It took me another hour to find the bloody hostel which was in the Christian quarter. The place was not signposted or anything. And guess what…? They are fully booked!! The lady says: ‘sorry but you will just have to go somewhere else. (After all I had to go through that night she just sends me away like this…I guess she had no idea what happened that night, anyway). I looked at her and say: ‘Come on, anything…. I will sleep on the balcony if need be. Just anything.’ She looks at me and says: ‘OK, you can stay on the roof but it will cost 800 sp.’ (Stupid crazy cow!!! 800!!!) I say: ‘O, come on I could have a room to myself for 6 or 7 hundred. How can you charge me this much for a rooftop.’ That seemed to work, although she said she could charge me whatever she liked as pretty much all the hostels and little hotels were fully booked (I found out later this was indeed true). I suggested I pay 500 for the first night and then we will see. She agrees.

_EXTRACTED ENTRIES_
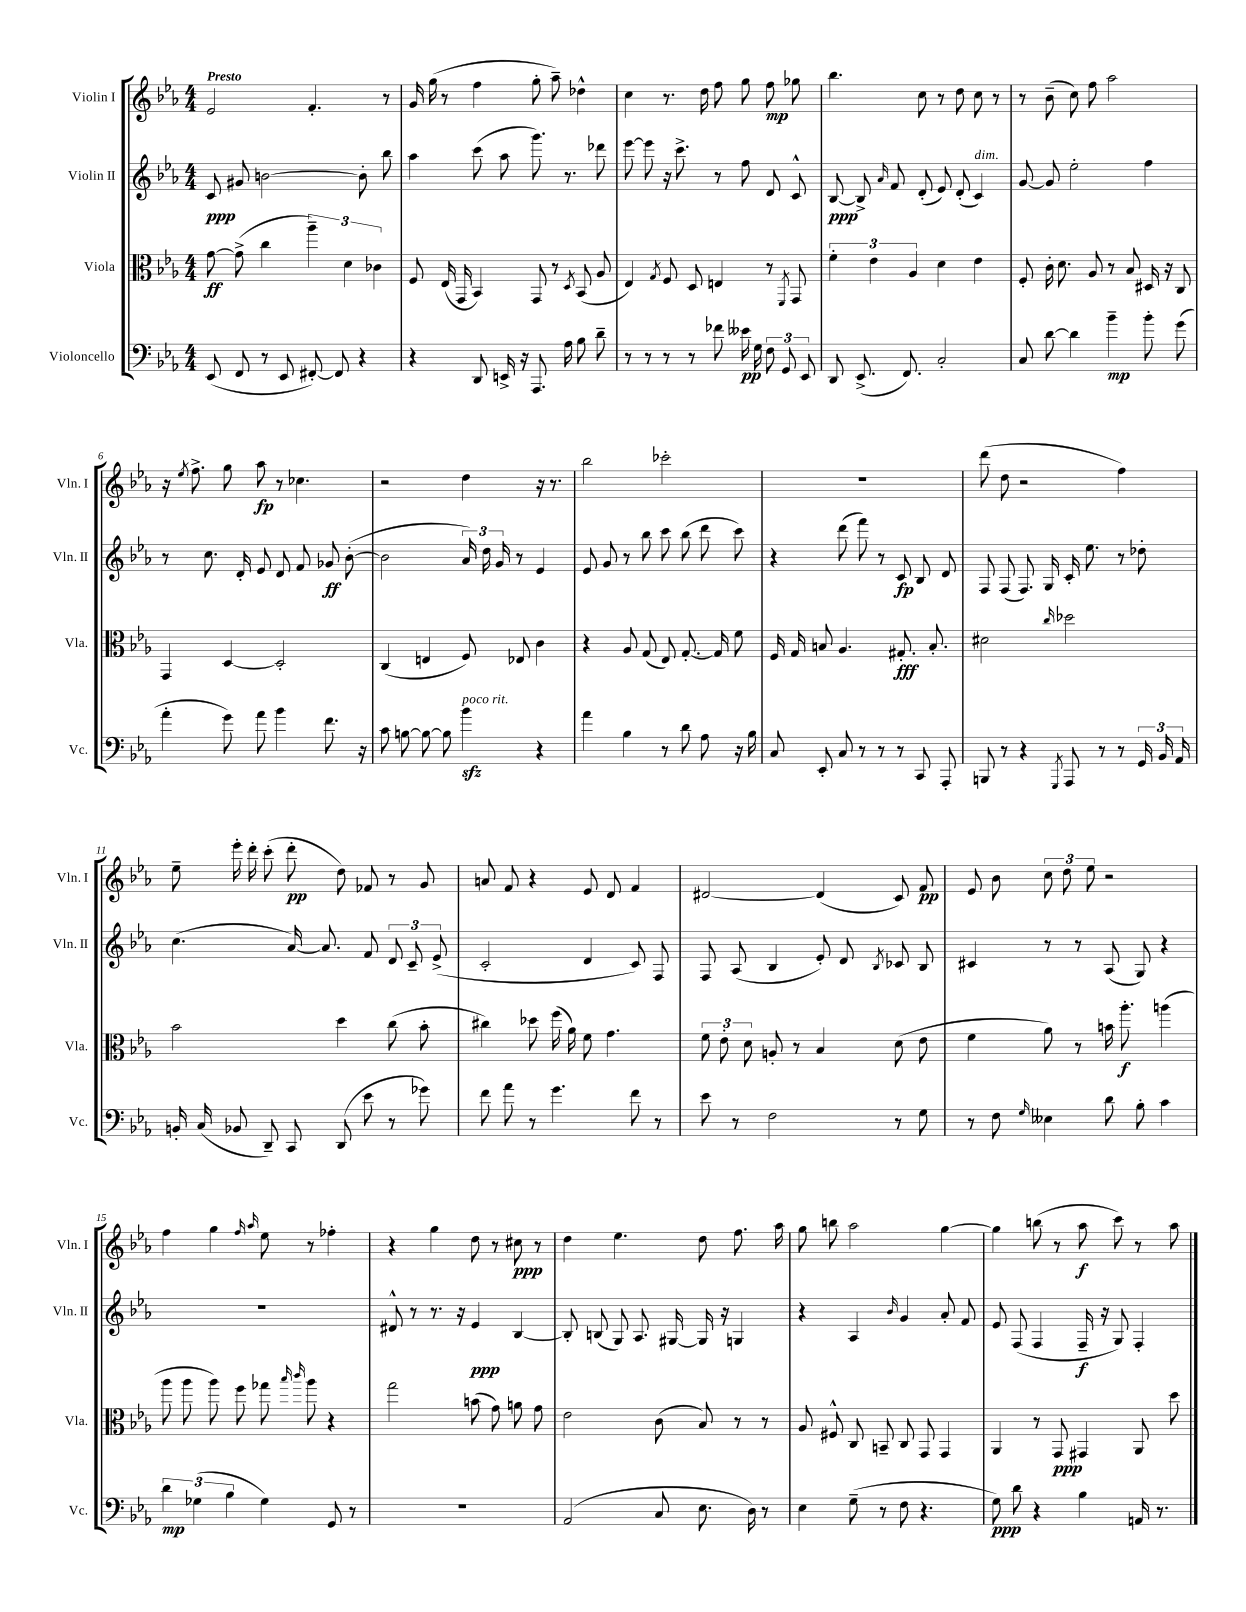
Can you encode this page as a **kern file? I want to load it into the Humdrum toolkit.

**kern	**kern	**kern	**kern
*staff4	*staff3	*staff2	*staff1
*clefF4	*clefC3	*clefG2	*clefG2
*k[b-e-a-]	*k[b-e-a-]	*k[b-e-a-]	*k[b-e-a-]
*M4/4	*M4/4	*M4/4	*M4/4
(8EE-	[8g	8c	2e-
8FF	(8g^]	8g#	.
8r	4cc	[2b	.
8EE-	.	.	.
[8FF#')	6aa-~)	.	4.f'
8FF#]	.	.	.
.	6d	.	.
4r	.	8b']	.
.	6c-	.	.
.	.	8bb-	8r
=	=	=	=
4r	8F	4aa-	16g
.	.	.	(16gg
.	(16E-	.	8r
.	16GG	.	.
8DD	4BB-)	(8ccc	4ff
16EE^	.	8aa-	.
16r	.	.	.
8.AAA-	8GG	8.ggg)	8gg'
.	8r	.	8aa-~)
16A-	.	8.r	.
.	8qD	.	.
8B-	(8BB-	.	4dd-^^
8d~	8A-	8ddd-	.
=	=	=	=
8r	4E-)	[8eee-	4cc
8r	.	8eee-]	.
.	8qG	.	.
8r	8F	16r	8.r
.	.	8.ccc^	.
8r	8D	.	.
.	.	.	16dd
8f-	4E	8r	8ff
16e--	.	8ff	8gg
16G	.	.	.
12F	8r	8d	8ff
12GG	.	.	.
.	8qFF	.	.
.	8GG	8c^^	8gg-
12EE-	.	.	.
=	=	=	=
8DD	6f'	[8B-	4.bb-
(8.EE-^	.	8B-^]	.
.	6e-	.	.
.	.	16qqa-	.
.	.	8f	.
8.FF)	.	.	.
.	6A-	.	.
.	.	(8d'	8cc
2C'	4d	8e-)	8r
.	.	(8d'	8dd
.	4e-	4c)	8cc
.	.	.	8r
=	=	=	=
8C	8F'	[8g	8r
[8d	16c'	8g]	(8b-~
.	8.d	.	.
4d]	.	2ee-'	8cc)
.	8A-	.	8ff
4b-~	8r	.	2aa-
.	8B-	.	.
8b-'	16D#	4ff	.
.	16r	.	.
(8g	8C	.	.
=	=	=	=
4a-'	4GG	8r	16r
.	.	.	8qee-
.	.	.	8.ff^
.	.	8.cc	.
8g)	[4D	.	8gg
.	.	16d'	.
8a-	.	8e-	8aa-
4b-	2D']	8d	8r
.	.	8f	4.cc-
8.f	.	8g-	.
.	.	([8b-'	.
16r	.	.	.
=	=	=	=
8c	(4C	2b-]	2r
[8B	.	.	.
8B_	4E	.	.
8B]	.	.	.
4b-	8F)	24a-)	4dd
.	.	24dd	.
.	.	24g	.
.	8E-	8r	.
4r	4c	4e-	16r
.	.	.	8.r
=	=	=	=
4a-	4r	8e-	2bb-
.	.	8g	.
4B-	8A-	8r	.
.	(8G	8bb-	.
8r	8E-)	8ccc	2ccc-'
8d	[8.G'	(8bb-	.
8A-	.	8ddd	.
.	16G]	.	.
16r	8f	8ccc)	.
16B-	.	.	.
=	=	=	=
8C	16F	4r	1r
.	16G	.	.
8EE-'	8B	.	.
8C	4.A-	(8ddd	.
8r	.	8fff)	.
8r	.	8r	.
8r	8.G#'	8c	.
8CC	.	8B-	.
.	8.B'	.	.
8AAA-'	.	8d	.
=	=	=	=
8BBB	2d#	8F	(8ddd
8r	.	(8F	8dd
4r	.	8.F)	2r
.	.	16G	.
8qGGG	16qqcc	.	.
8AAA-	2dd-	16c'	.
.	.	8.ee-	.
8r	.	.	.
8r	.	8r	4ff)
24GG	.	8dd-'	.
24BB-	.	.	.
24AA-	.	.	.
=	=	=	=
16BB'	2b-	(4.cc	8ee-~
(16C	.	.	.
8BB-	.	.	16eee-'
.	.	.	16ddd'
8DD~)	.	.	(8ccc'
8CC	.	[16a-)	8ddd'
.	.	8.a-]	.
(8DD	4dd	.	8dd)
8e-	.	8f	8f-
8r	(8cc	12d	8r
.	.	12c~	.
8g-)	8b-'	.	8g
.	.	(12e-^	.
=	=	=	=
8f	4cc#)	2c'	8a
8a-	.	.	8f
8r	8dd-	.	4r
4.g	(16ff	.	.
.	16a-)	.	.
.	8f	4d	8e-
.	4.g	.	8d
8f	.	8c)	4f
8r	.	8F	.
=	=	=	=
8e-	12f	8F	[2d#
.	12e-'	.	.
8r	.	(8A-	.
.	12d	.	.
2F	8A'	4B-	.
.	8r	.	.
.	4B-	8e-')	(4d#]
.	.	8d	.
.	.	8qB-	.
8r	(8d	8c-	8c)
8G	8e-	8B-	8f
=	=	=	=
8r	4f	4c#	8e-
8F	.	.	8b-
16qqG	.	.	.
4E--	8a-)	8r	12cc
.	.	.	12dd
.	8r	8r	.
.	.	.	12ee-
8d	16b	(8A-	2r
.	8.aa-'	.	.
8B-'	.	8G)	.
4c	(4aa	4r	.
=	=	=	=
6d	8aa-	1r	4ff
.	8aa-	.	.
(6G-	.	.	.
.	8aa-)	.	4gg
6B-	.	.	.
.	8ff	.	.
.	.	.	16qqff
.	.	.	16qqaa-
4G-)	8gg-	.	8ee-
.	16qqbb-	.	.
.	16qqccc	.	.
.	8aa-	.	8r
8GG	4r	.	4ff-'
8r	.	.	.
=	=	=	=
1r	2gg	8d#^^	4r
.	.	8r	.
.	.	8.r	4gg
.	.	16r	.
.	(8b	4e-	8dd
.	8g)	.	8r
.	8a	[4B-	8cc#
.	8g	.	8r
=	=	=	=
(2AA-	2e-	8B-']	4dd
.	.	(8B	.
.	.	8G)	4.ee-
.	.	8.A-	.
8C	(8c	.	.
.	.	[16G#	.
8.E-	8B-)	16G#]	8dd
.	.	16r	.
.	8r	4G	8.ff
16D)	.	.	.
8r	8r	.	.
.	.	.	16aa-
=	=	=	=
4E-	8A-	4r	8gg
.	8F#^^	.	8bb
(8G~	8C	4A-	2aa-
8r	8BB~	.	.
.	.	16qqb-	.
8F	8C	4g	.
4.r	8GG	.	.
.	4GG	8a-'	[4gg
.	.	8f	.
=	=	=	=
8G)	4AA-	8e-	4gg]
8d	.	(8F	.
4r	8r	4F	(8bb
.	8GG	.	8r
4B-	4GG#	16F~	8aa-
.	.	16r	.
.	.	8G)	8ccc)
16AA	8AA-	4F'	8r
8.r	.	.	.
.	8dd	.	8aa-
==	==	==	==
*-	*-	*-	*-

_REQUIREMENT_
Retype the hostel account above word for word, with its spelling and punctuation unchanged.

_EXPECTED ANSWER_
It took me another hour to find the bloody hostel which was in the Christian quarter. The place was not signposted or anything. And guess what…? They are fully booked!! The lady says: ‘sorry but you will just have to go somewhere else. (After all I had to go through that night she just sends me away like this…I guess she had no idea what happened that night, anyway). I looked at her and say: ‘Come on, anything…. I will sleep on the balcony if need be. Just anything.’ She looks at me and says: ‘OK, you can stay on the roof but it will cost 800 sp.’ (Stupid crazy cow!!! 800!!!) I say: ‘O, come on I could have a room to myself for 6 or 7 hundred. How can you charge me this much for a rooftop.’ That seemed to work, although she said she could charge me whatever she liked as pretty much all the hostels and little hotels were fully booked (I found out later this was indeed true). I suggested I pay 500 for the first night and then we will see. She agrees.